[Input records — start]

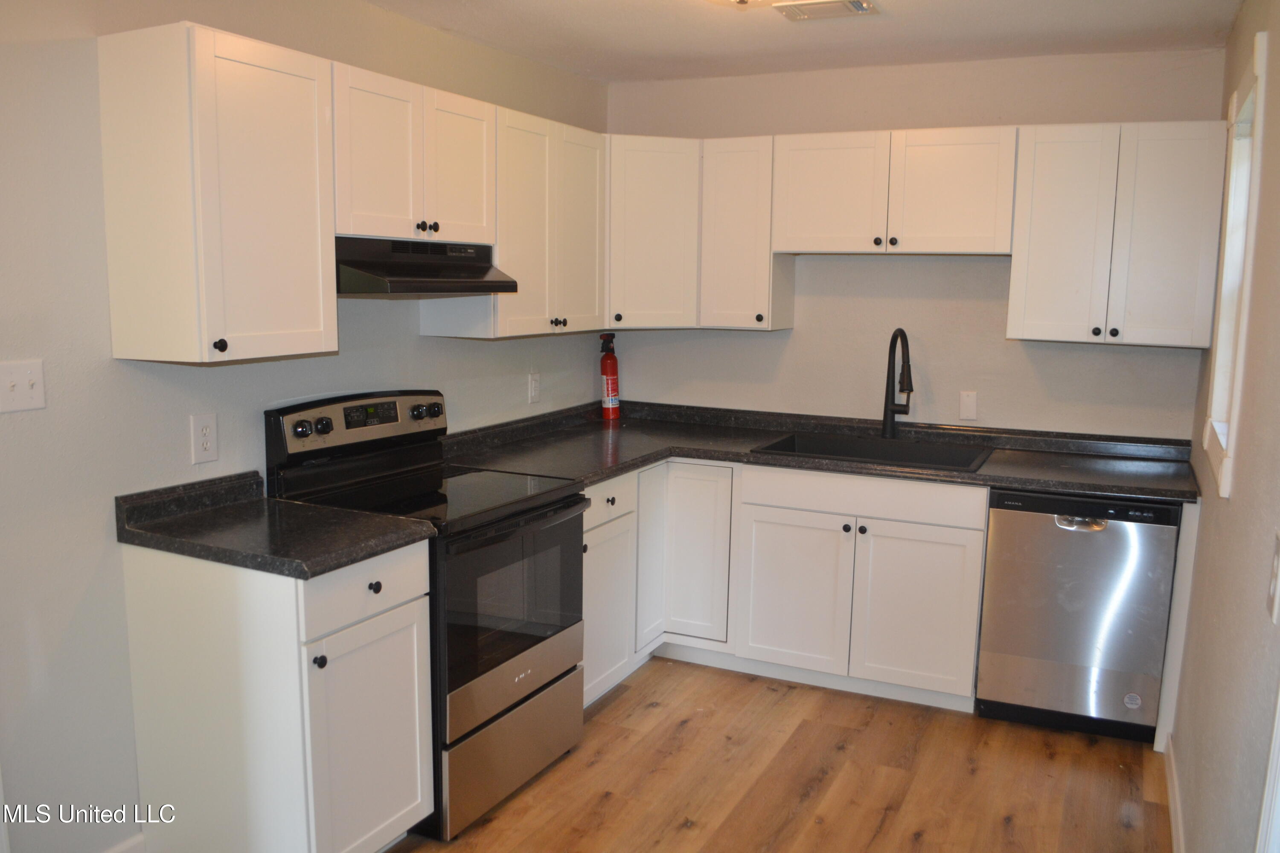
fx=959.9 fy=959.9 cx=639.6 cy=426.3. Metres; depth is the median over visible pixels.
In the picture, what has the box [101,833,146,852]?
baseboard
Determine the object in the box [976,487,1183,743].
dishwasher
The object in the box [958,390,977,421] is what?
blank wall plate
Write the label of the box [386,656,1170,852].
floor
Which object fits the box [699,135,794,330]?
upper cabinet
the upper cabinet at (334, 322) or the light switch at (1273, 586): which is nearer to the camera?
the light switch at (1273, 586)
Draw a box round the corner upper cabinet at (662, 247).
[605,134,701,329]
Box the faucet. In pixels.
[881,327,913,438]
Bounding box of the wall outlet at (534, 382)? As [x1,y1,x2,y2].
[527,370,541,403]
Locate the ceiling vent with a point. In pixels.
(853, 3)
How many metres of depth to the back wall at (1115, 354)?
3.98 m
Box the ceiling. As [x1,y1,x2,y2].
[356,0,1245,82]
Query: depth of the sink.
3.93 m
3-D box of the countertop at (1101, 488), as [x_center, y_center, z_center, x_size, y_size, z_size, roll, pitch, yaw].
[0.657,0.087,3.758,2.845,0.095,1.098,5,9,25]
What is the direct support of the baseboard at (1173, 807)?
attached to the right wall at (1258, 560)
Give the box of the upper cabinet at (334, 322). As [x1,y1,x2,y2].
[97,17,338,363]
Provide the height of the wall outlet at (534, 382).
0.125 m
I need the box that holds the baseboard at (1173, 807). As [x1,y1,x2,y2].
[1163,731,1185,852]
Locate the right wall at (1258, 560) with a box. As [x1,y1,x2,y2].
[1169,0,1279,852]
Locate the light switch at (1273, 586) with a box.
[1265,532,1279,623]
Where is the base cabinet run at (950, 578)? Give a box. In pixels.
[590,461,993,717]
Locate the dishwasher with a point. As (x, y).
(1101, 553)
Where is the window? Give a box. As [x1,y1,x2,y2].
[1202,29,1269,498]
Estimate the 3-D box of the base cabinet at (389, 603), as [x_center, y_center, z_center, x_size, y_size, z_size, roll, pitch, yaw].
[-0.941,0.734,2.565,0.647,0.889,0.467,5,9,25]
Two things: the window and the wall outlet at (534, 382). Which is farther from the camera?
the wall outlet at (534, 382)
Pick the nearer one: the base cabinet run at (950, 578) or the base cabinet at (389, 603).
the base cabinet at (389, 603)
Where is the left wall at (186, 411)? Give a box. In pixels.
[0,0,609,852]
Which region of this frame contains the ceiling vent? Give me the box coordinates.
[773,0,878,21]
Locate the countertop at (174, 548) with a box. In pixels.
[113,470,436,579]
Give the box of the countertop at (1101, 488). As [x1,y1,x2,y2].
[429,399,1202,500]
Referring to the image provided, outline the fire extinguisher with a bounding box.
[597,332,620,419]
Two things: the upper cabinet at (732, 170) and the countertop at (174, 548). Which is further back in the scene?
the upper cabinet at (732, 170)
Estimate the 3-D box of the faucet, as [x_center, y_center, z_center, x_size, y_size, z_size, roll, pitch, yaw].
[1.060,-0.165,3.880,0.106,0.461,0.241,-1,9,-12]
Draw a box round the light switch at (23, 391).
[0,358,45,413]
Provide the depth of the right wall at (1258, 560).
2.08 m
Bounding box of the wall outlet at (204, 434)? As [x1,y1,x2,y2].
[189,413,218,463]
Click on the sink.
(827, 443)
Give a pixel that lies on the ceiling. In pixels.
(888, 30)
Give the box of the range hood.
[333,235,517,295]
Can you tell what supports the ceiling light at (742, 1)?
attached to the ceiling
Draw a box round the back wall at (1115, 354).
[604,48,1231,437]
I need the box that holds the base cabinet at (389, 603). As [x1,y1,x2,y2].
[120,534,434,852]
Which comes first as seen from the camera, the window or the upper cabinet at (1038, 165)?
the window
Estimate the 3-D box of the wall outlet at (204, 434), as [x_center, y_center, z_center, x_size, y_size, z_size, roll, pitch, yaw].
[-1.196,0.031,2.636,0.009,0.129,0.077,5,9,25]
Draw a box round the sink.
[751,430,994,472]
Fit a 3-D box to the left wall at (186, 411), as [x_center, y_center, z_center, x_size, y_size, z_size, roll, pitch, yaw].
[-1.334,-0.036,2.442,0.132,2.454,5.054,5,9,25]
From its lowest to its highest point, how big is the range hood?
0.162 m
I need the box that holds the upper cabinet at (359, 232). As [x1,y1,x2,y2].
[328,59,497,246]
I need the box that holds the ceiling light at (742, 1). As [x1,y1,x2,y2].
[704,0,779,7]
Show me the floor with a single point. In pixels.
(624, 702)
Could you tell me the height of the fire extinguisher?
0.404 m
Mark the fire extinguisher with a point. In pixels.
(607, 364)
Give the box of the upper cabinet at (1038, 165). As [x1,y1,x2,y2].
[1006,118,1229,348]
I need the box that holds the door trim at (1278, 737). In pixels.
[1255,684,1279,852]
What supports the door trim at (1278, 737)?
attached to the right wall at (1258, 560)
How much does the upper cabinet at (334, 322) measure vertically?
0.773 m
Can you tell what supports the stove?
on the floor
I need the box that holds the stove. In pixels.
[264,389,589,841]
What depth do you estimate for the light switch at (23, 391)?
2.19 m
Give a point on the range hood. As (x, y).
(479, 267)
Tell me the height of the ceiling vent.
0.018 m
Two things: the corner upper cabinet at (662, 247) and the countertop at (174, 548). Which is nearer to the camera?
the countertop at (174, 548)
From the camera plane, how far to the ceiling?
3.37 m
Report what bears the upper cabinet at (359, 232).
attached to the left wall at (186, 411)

[Input records — finish]

Directions: Each line of the data must be restated exactly, and the pictures must be left out.

Final answer:
fx=959.9 fy=959.9 cx=639.6 cy=426.3. Metres; depth is the median over visible pixels.
In the picture, what has the box [101,833,146,852]?
baseboard
Determine the object in the box [976,487,1183,743].
dishwasher
The object in the box [958,390,977,421] is what?
blank wall plate
Write the label of the box [386,656,1170,852].
floor
Which object fits the box [699,135,794,330]?
upper cabinet
the upper cabinet at (334, 322) or the light switch at (1273, 586): which is nearer to the camera?
the light switch at (1273, 586)
Draw a box round the corner upper cabinet at (662, 247).
[605,134,701,329]
Box the faucet. In pixels.
[881,327,913,438]
Bounding box of the wall outlet at (534, 382)? As [x1,y1,x2,y2].
[527,370,541,403]
Locate the ceiling vent with a point. In pixels.
(853, 3)
How many metres of depth to the back wall at (1115, 354)?
3.98 m
Box the ceiling. As [x1,y1,x2,y2].
[356,0,1245,82]
Query: depth of the sink.
3.93 m
3-D box of the countertop at (1101, 488), as [x_center, y_center, z_center, x_size, y_size, z_size, roll, pitch, yaw].
[0.657,0.087,3.758,2.845,0.095,1.098,5,9,25]
What is the direct support of the baseboard at (1173, 807)?
attached to the right wall at (1258, 560)
Give the box of the upper cabinet at (334, 322). As [x1,y1,x2,y2].
[97,17,338,363]
Provide the height of the wall outlet at (534, 382).
0.125 m
I need the box that holds the baseboard at (1173, 807). As [x1,y1,x2,y2].
[1163,731,1185,852]
Locate the right wall at (1258, 560) with a box. As [x1,y1,x2,y2].
[1169,0,1279,852]
Locate the light switch at (1273, 586) with a box.
[1265,532,1279,623]
Where is the base cabinet run at (950, 578)? Give a box. In pixels.
[590,461,993,717]
Locate the dishwasher with a point. As (x, y).
(1101, 553)
Where is the window? Give a box. As [x1,y1,x2,y2].
[1202,29,1269,498]
Estimate the 3-D box of the base cabinet at (389, 603), as [x_center, y_center, z_center, x_size, y_size, z_size, roll, pitch, yaw].
[-0.941,0.734,2.565,0.647,0.889,0.467,5,9,25]
Two things: the window and the wall outlet at (534, 382). Which is farther from the camera?
the wall outlet at (534, 382)
Pick the nearer one: the base cabinet run at (950, 578) or the base cabinet at (389, 603).
the base cabinet at (389, 603)
Where is the left wall at (186, 411)? Give a box. In pixels.
[0,0,609,852]
Which region of this frame contains the ceiling vent? Give me the box coordinates.
[773,0,878,21]
Locate the countertop at (174, 548) with a box. In pixels.
[113,470,436,579]
Give the box of the countertop at (1101, 488). As [x1,y1,x2,y2].
[429,399,1202,500]
Referring to the image provided, outline the fire extinguisher with a bounding box.
[597,332,620,419]
Two things: the upper cabinet at (732, 170) and the countertop at (174, 548). Which is further back in the scene?
the upper cabinet at (732, 170)
Estimate the 3-D box of the faucet, as [x_center, y_center, z_center, x_size, y_size, z_size, roll, pitch, yaw].
[1.060,-0.165,3.880,0.106,0.461,0.241,-1,9,-12]
Draw a box round the light switch at (23, 391).
[0,358,45,413]
Provide the depth of the right wall at (1258, 560).
2.08 m
Bounding box of the wall outlet at (204, 434)? As [x1,y1,x2,y2].
[189,413,218,463]
Click on the sink.
(827, 443)
Give a pixel that lies on the ceiling. In pixels.
(888, 30)
Give the box of the range hood.
[333,235,517,295]
Can you tell what supports the ceiling light at (742, 1)?
attached to the ceiling
Draw a box round the back wall at (1115, 354).
[604,48,1231,437]
I need the box that holds the base cabinet at (389, 603). As [x1,y1,x2,y2].
[120,534,434,852]
Which comes first as seen from the camera, the window or the upper cabinet at (1038, 165)?
the window
Estimate the 3-D box of the wall outlet at (204, 434), as [x_center, y_center, z_center, x_size, y_size, z_size, roll, pitch, yaw].
[-1.196,0.031,2.636,0.009,0.129,0.077,5,9,25]
Draw a box round the sink.
[751,430,994,472]
Fit a 3-D box to the left wall at (186, 411), as [x_center, y_center, z_center, x_size, y_size, z_size, roll, pitch, yaw].
[-1.334,-0.036,2.442,0.132,2.454,5.054,5,9,25]
From its lowest to its highest point, how big is the range hood?
0.162 m
I need the box that holds the upper cabinet at (359, 232). As [x1,y1,x2,y2].
[328,59,497,246]
I need the box that holds the ceiling light at (742, 1). As [x1,y1,x2,y2].
[704,0,779,7]
Show me the floor with a single point. In pixels.
(624, 702)
Could you tell me the height of the fire extinguisher?
0.404 m
Mark the fire extinguisher with a point. In pixels.
(607, 364)
Give the box of the upper cabinet at (1038, 165). As [x1,y1,x2,y2].
[1006,118,1229,348]
I need the box that holds the door trim at (1278, 737). In pixels.
[1255,684,1279,852]
What supports the door trim at (1278, 737)?
attached to the right wall at (1258, 560)
How much does the upper cabinet at (334, 322) measure vertically?
0.773 m
Can you tell what supports the stove?
on the floor
I need the box that holds the stove. In pixels.
[264,389,589,841]
What depth do you estimate for the light switch at (23, 391)?
2.19 m
Give a point on the range hood. As (x, y).
(479, 267)
Tell me the height of the ceiling vent.
0.018 m
Two things: the corner upper cabinet at (662, 247) and the countertop at (174, 548). Which is nearer to the camera?
the countertop at (174, 548)
From the camera plane, how far to the ceiling?
3.37 m
Report what bears the upper cabinet at (359, 232).
attached to the left wall at (186, 411)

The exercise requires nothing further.